Positívate

Siempre me ha gustado ver el vaso medio lleno y ésa es la visión que quiero trasladar en mis colaboraciones. Buscar el lado positivo de la vida y ayudar al lector a encontrarlo.

La vida no se detiene, nada debe detenerla y somos nosotros los únicos capaces de sostener el timón para atracar en un puerto amigo o en un puerto pirata.

No estás solo

A veces me he imaginado cómo se siente un árbol en mitad del bosque. Arraigado en el terreno, con las ramas rozando lo inalcanzable y con la habilidad de mantenerse erguido a pesar del paso del tiempo.

Esa imagen de robustez siempre me ha impresionado y cuando lo invoco en mis pensamientos tengo la impresión de que es feliz. Sonríe con voz sabia y grave y me observa desde su peana. Es un gran observador y analista.

El ser humano bien podría identificarse con ese árbol que observa, que siente al contrario, pero tenemos una habilidad que nos diferencia del ser natural, es la capacidad de comunicarnos y de interactuar.

Es ahí donde nos tenemos que apoyar para expresar. No es sencillo y no todos nacimos con la capacidad de exteriorizar lo que discurre por nuestro interior. No es sencillo, pero hay que intentarlo.

Históricamente, incluso cuando no existía un código de comunicación común, existía la capacidad de hacerse entender por la vía que fuese. Hoy nos cuesta. Incluso con todos los medios a nuestro alcance, hemos sustituido esa capacidad de comunicación verbal y física por una pantalla que en la soledad del hogar puede hacernos sentir rodeados. Pero es una comunicación incompleta.

La comunicación plena es aquella que se produce con el verbo y con la piel, con las miradas, con los gestos…Solo así, seremos capaces de conocer y de entender al otro.

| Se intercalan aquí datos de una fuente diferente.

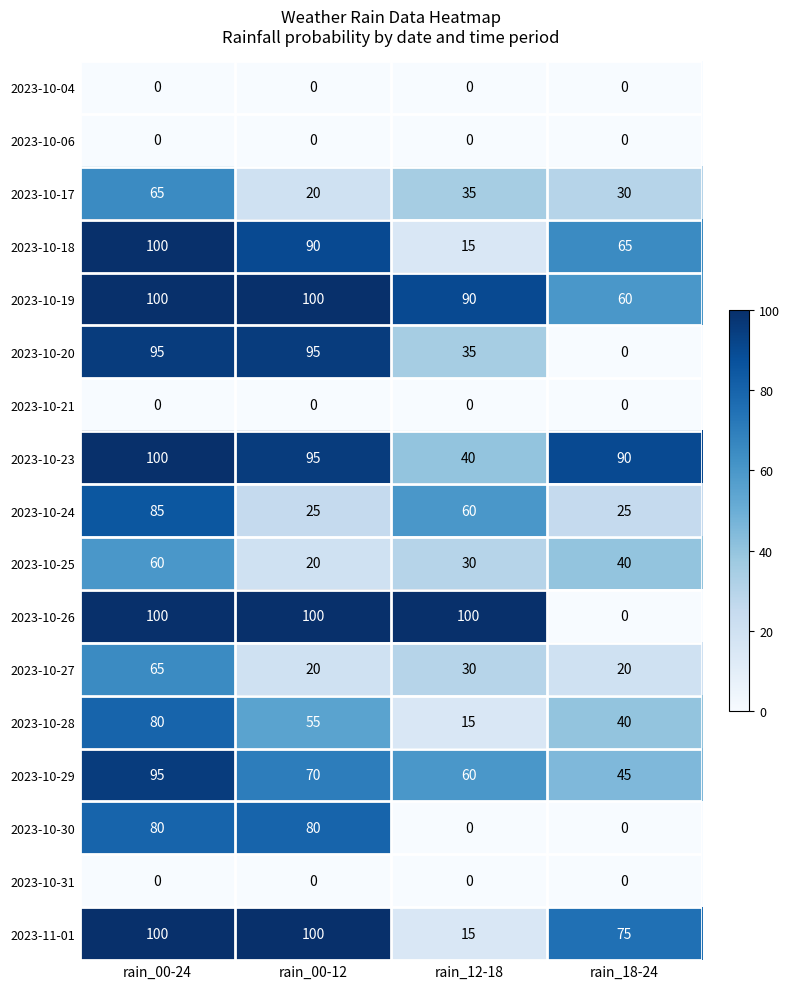

At how many categories does at least one series exceed 66?

4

Pero la primera comunicación que ha de haberse desarrollado en plenitud es la propia. Una buena conversación con uno mismo es fundamental para avanzar en el conocimiento propio.

Solo así podremos conectar con el exterior. Pero ojo, siempre como ese árbol del inicio. Con sus raíces bien ancladas, con el tronco señorial y con las ramas bien erguidas, siempre en proyección hacia lo más alto, pero sin invadir al de al lado.

Así es la vida, como un bosque que a veces no te deja ver, pero que al final te muestra tu camino de vuelta a lo esencial.